The USMCA is far from perfect, Trumka noted. It is not by itself a solution to outsourcing, inequality or climate change.

Successfully tackling those issues, he said, will require a full-court press of economic policies that empower workers, including the repeal of tax cuts that reward companies for shipping U.S. jobs overseas.

More than 16,000 people signed the AFL-CIO’s petition to tell Congress to craft a trade deal that works for everyone.

“We demanded a trade deal that benefits workers and fought every single day to negotiate that deal,” Trumka said. “And now we have secured an agreement that working people can proudly support.

“President Trump may have opened this deal,” Trumka added. “But working people closed it. And for that, we should be very proud.”

U.S. Trade Representative Robert Lighthizer, Canadian Deputy Prime Minister Chrystia Freeland and Mexico’s Undersecretary for North America Jesús Seade met in Mexico City last week for a signing ceremony for the revised deal.
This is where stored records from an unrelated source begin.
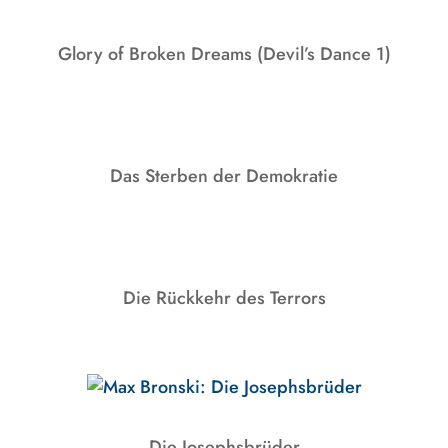
Glory of Broken Dreams (Devil’s Dance 1)
Das Sterben der Demokratie
Die Rückkehr des Terrors
Die Josephsbrüder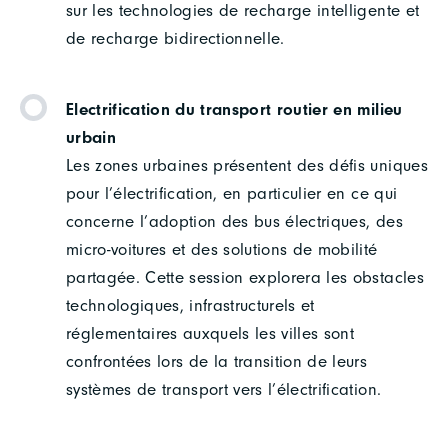
sur les technologies de recharge intelligente et
de recharge bidirectionnelle.
Electrification du transport routier en milieu
urbain
Les zones urbaines présentent des défis uniques
pour l’électrification, en particulier en ce qui
concerne l’adoption des bus électriques, des
micro-voitures et des solutions de mobilité
partagée. Cette session explorera les obstacles
technologiques, infrastructurels et
réglementaires auxquels les villes sont
confrontées lors de la transition de leurs
systèmes de transport vers l’électrification.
A vote on the U.S. House could come as early as this week. The new trade agreement is expected to pass both the House and Senate with broad support, though it’s unlikely the Senate will take it until early next year.

Lighthizer emphasized at last week’s signing ceremony how significant it was to reach a trade agreement with support from the Trump administration, Democrats, major labor unions and the two North American trade partners.

House Ways and Means Chairman Richard Neal (D-Mass.), who led negotiations with the Trump administration, told Politico the support was hard won.

“This is a transformative agreement,” Neal said. “It’s a template, I believe, for future agreements.”